Because the David Calhoun case is not isolated

Since a few weeks, the case David Calhoun, a former Vice-President of the giant General Electric, rocked the American business world. Regarded as one of the best leaders in the United States, promised to the direction of one of these companies of the Dow Jones to the turnover of several tens of billions of dollars, it preferred to leave this summer the prestige of Wall Street to take the direction of UNV, the group that owns the Nielsen pollster and just be removed from the rating by a group of investors in the non-coté.

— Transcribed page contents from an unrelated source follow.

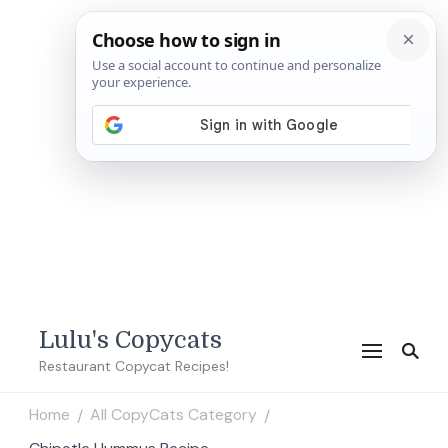
Lulu's Copycats
Restaurant Copycat Recipes!
Home
All CopyCats Category
/
/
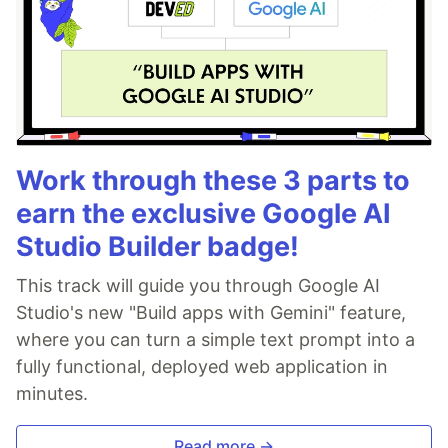
Work through these 3 parts to
earn the exclusive Google AI
Studio Builder badge!
This track will guide you through Google AI
Studio's new "Build apps with Gemini" feature,
where you can turn a simple text prompt into a
fully functional, deployed web application in
minutes.
Read more →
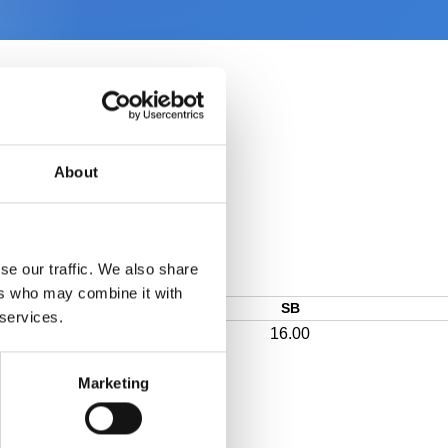
About
se our traffic. We also share
ers who may combine it with
SB
 services.
16.00
Marketing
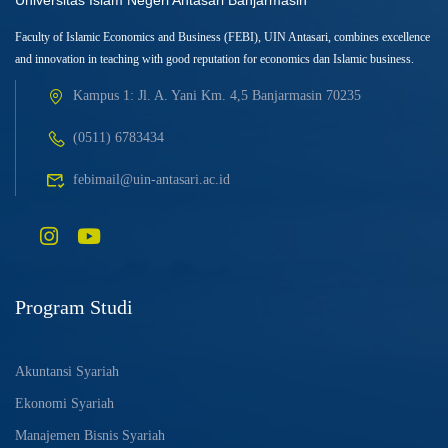
Universitas Islam Negeri Antasari Banjarmasin
Faculty of Islamic Economics and Business (FEBI), UIN Antasari, combines excellence
and innovation in teaching with good reputation for economics dan Islamic business.
Kampus 1: Jl. A. Yani Km. 4,5 Banjarmasin 70235
(0511) 6783434
febimail@uin-antasari.ac.id
Program Studi
Akuntansi Syariah
Ekonomi Syariah
Manajemen Bisnis Syariah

Previously at the head of a set of activities of aircraft engines, trains, turbines of reprocessing plants weighing more than 47 billion dollars of sales, David Calhoun now reigns over an empire to the same dimensions not equivalent to a tenth of that amount.

In finance, industry and even in the administration, one wonders how Wall Street could well lose as much of its luster to the booming of the non-coté world. Because the David Calhoun case is not isolated. Estimated to 100 the number of the leaders of very high level in some listed companies to have ceded to the sirens of the "private equity" on the occasion of takeovers of companies by their management.

The new power of attraction exercised by the non-coté leaders is exacerbated in the United States by local phenomena, say experts. The power of activists in companies listed, investors who challenged the directions of the managements, there is indeed first stronger that elsewhere, as evidenced by rebellions in Disney or Time Warner. The boards of Directors did not free hand when they fix the salaries of leaders. That might make David Calhoun ranging in UNV is estimated at more than 100 million in just a few years. Even if the American "OEB" of listed groups are very well paid, is rarely reached these levels.

It is estimated in America that, in a LBO, the managements account for 5 to 7 of the increase in the value of the company to the unwinding of the transaction and that one-third of this percentage goes to the CEO. 9-Digit earnings are therefore rare step, even if, recalled Josh Lerner, Professor of finance at Harvard, "they are not guaranteed as they depend to a very large part of the assessment of the development of the company".

More than margins of manoeuvre

In a country still affected by the Enron and WorldCom scandals at the time of the collapse of the dot-com bubble, it wondered also on the arsenal of tools, including the famous Sarbanes-Oxley implementation Act to restore confidence in the capitalist system. More that elsewhere, the return of regulatory stick has been severe in the United States. "Many leaders like to have more margins of manoeuvre in the non-coté and much more real opportunities to create value," says Josh Lerner.

The power of the non-coté in any case is such that the sector is starting to be the subject of some criticism. They accused in particular managers and investors to arrange the accounts in their group to minimize the value of their the LBO group or the maximize the reversion to the rating. It also accuses them of a certain hypocrisy when they justify a MBO by embarrassment there to manage markets very short-term monitoring, and return unbuckle the operation by reintroducing in the stock market some time after. "It is true that there was abuse, particularly when reintroductions in the stock market took place three years after," said Josh Lerner. That said, there are also these reintroductions in the stock market displayed superior performance to those of the average of the stock warnings.